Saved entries
▬▬▬▬▬▬

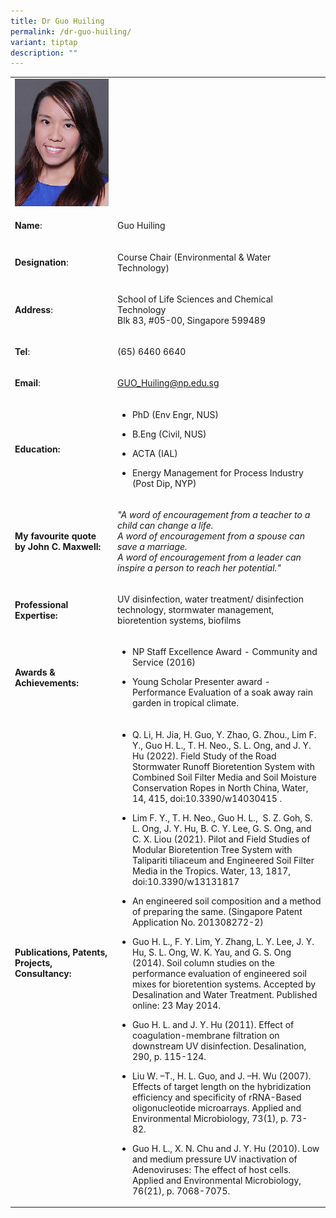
 ```yaml
---
title: Dr Guo Huiling
permalink: /dr-guo-huiling/
variant: tiptap
description: ""
---
```

<table style="minWidth: 50px">
<colgroup>
<col>
<col>
</colgroup>
<tbody>
<tr>
<td rowspan="1" colspan="1">
<div class="isomer-image-wrapper">
<img style="width: 100%" height="auto" width="100%" alt="Guo Huiling" src="/images/LSCT/Guo_Huiling.jpg">
</div>
</td>
<td rowspan="1" colspan="1">
<p></p>
</td>
</tr>
<tr>
<td rowspan="1" colspan="1">
<p><strong>Name</strong>:&nbsp;&nbsp;&nbsp;&nbsp;&nbsp;&nbsp;&nbsp;&nbsp;&nbsp;&nbsp;&nbsp;&nbsp;&nbsp;&nbsp;&nbsp;&nbsp;&nbsp;&nbsp;&nbsp;&nbsp;&nbsp;&nbsp;&nbsp;&nbsp;&nbsp;</p>
</td>
<td rowspan="1" colspan="1">
<p>​Guo Huiling</p>
</td>
</tr>
<tr>
<td rowspan="1" colspan="1">
<p>​<strong>Designation</strong>:</p>
</td>
<td rowspan="1" colspan="1">
<p>​Course Chair (Environmental &amp; Water Technology)</p>
</td>
</tr>
<tr>
<td rowspan="1" colspan="1">
<p><strong>Address</strong>: ​</p>
</td>
<td rowspan="1" colspan="1">
<p>School of Life Sciences and Chemical Technology
<br>Blk 83, #05-00, Singapore 599489​</p>
</td>
</tr>
<tr>
<td rowspan="1" colspan="1">
<p><strong>Tel</strong>: &nbsp;&nbsp;&nbsp; ​</p>
</td>
<td rowspan="1" colspan="1">
<p>(65) 6460 6640</p>
</td>
</tr>
<tr>
<td rowspan="1" colspan="1">
<p><strong>Email</strong>: ​</p>
</td>
<td rowspan="1" colspan="1">
<p><a href="mailto:GUO_Huiling@np.edu.sg" rel="noopener noreferrer nofollow" target="_blank">GUO_Huiling@np.edu.sg</a>
</p>
</td>
</tr>
<tr>
<td rowspan="1" colspan="1">
<p><strong>Education:</strong>
</p>
</td>
<td rowspan="1" colspan="1">
<ul data-tight="true" class="tight">
<li>
<p>PhD (Env Engr, NUS)</p>
</li>
<li>
<p>B.Eng (Civil, NUS)</p>
</li>
<li>
<p>​ACTA (IAL)</p>
</li>
<li>
<p>Energy Management for Process Industry (Post Dip, NYP)</p>
</li>
</ul>
</td>
</tr>
<tr>
<td rowspan="1" colspan="1">
<p><strong>My favourite quote by John C. Maxwell:</strong>
</p>
</td>
<td rowspan="1" colspan="1">
<p><em>"A word of encouragement from a teacher to a child can change a life.<br>A word of encouragement from a spouse can save a marriage.<br>A word of encouragement from a leader can inspire a person to reach her potential."</em>
</p>
</td>
</tr>
<tr>
<td rowspan="1" colspan="1">
<p><strong>Professional Expertise​:</strong>
</p>
</td>
<td rowspan="1" colspan="1">
<p>UV disinfection, water treatment/ disinfection technology, stormwater
management, bioretention systems, biofilms&nbsp;</p>
</td>
</tr>
<tr>
<td rowspan="1" colspan="1">
<p><strong>Awards &amp; Achievements​:</strong>
</p>
</td>
<td rowspan="1" colspan="1">
<ul data-tight="true" class="tight">
<li>
<p>​NP Staff Excellence Award - Community and Service (2016)</p>
</li>
<li>
<p>Young Scholar Presenter award - Performance Evaluation of a soak away
rain garden in tropical climate.</p>
</li>
</ul>
</td>
</tr>
<tr>
<td rowspan="1" colspan="1">
<p><strong>Publications, Patents, Projects, Consultancy:</strong>
</p>
</td>
<td rowspan="1" colspan="1">
<ul data-tight="true" class="tight">
<li>
<p>Q. Li, H. Jia, H. Guo, Y. Zhao, G. Zhou., Lim F. Y., Guo H. L., T. H.
Neo., S. L. Ong, and J. Y. Hu (2022). Field Study of the Road Stormwater
Runoff Bioretention System with Combined Soil Filter Media and Soil Moisture
Conservation Ropes in North China, Water, 14, 415, doi:10.3390/w14030415
.</p>
</li>
<li>
<p>Lim F. Y., T. H. Neo., Guo H. L.,&nbsp; S. Z. Goh, S. L. Ong, J. Y. Hu,
B. C. Y. Lee, G. S. Ong, and C. X. Liou (2021). Pilot and Field Studies
of Modular Bioretention Tree System with Talipariti tiliaceum and Engineered
Soil Filter Media in the Tropics. Water, 13, 1817, doi:10.3390/w13131817</p>
</li>
<li>
<p>An engineered soil composition and a me​thod of preparing the same. (Singapore
Patent Application No. 201308272-2)</p>
</li>
<li>
<p>Guo H. L., F. Y. Lim, Y. Zhang, L. Y. Lee, J. Y. Hu, S. L. Ong, W. K.
Yau, and G. S. Ong (2014). Soil column studies on the performance evaluation
of engineered soil mixes for bioretention systems. Accepted by Desalination
and Water Treatment. Published online: 23 May 2014.</p>
</li>
<li>
<p>Guo H. L. and J. Y. Hu (2011). Effect of coagulation-membrane filtration
on downstream UV disinfection. Desalination, 290, p. 115-124.</p>
</li>
<li>
<p>Liu W. –T., H. L. Guo, and J. –H. Wu (2007). Effects of target length
on the hybridization efficiency and specificity of rRNA-Based oligonucleotide
microarrays. Applied and Environmental Microbiology, 73(1), p. 73-82.​</p>
</li>
<li>
<p>Guo H. L., X. N. Chu and J. Y. Hu (2010). Low and medium pressure UV inactivation
of Adenoviruses: The effect of host cells. Applied and Environmental Microbiology,
76(21), p. 7068-7075.</p>
</li>
</ul>
</td>
</tr>
</tbody>
</table>
<p></p>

▬▬▬▬▬▬

Please filter the entries above down to the lines holding "target" and copy them.

**Solution to this exercise:**
<p><a href="mailto:GUO_Huiling@np.edu.sg" rel="noopener noreferrer nofollow" target="_blank">GUO_Huiling@np.edu.sg</a>
<p>Liu W. –T., H. L. Guo, and J. –H. Wu (2007). Effects of target length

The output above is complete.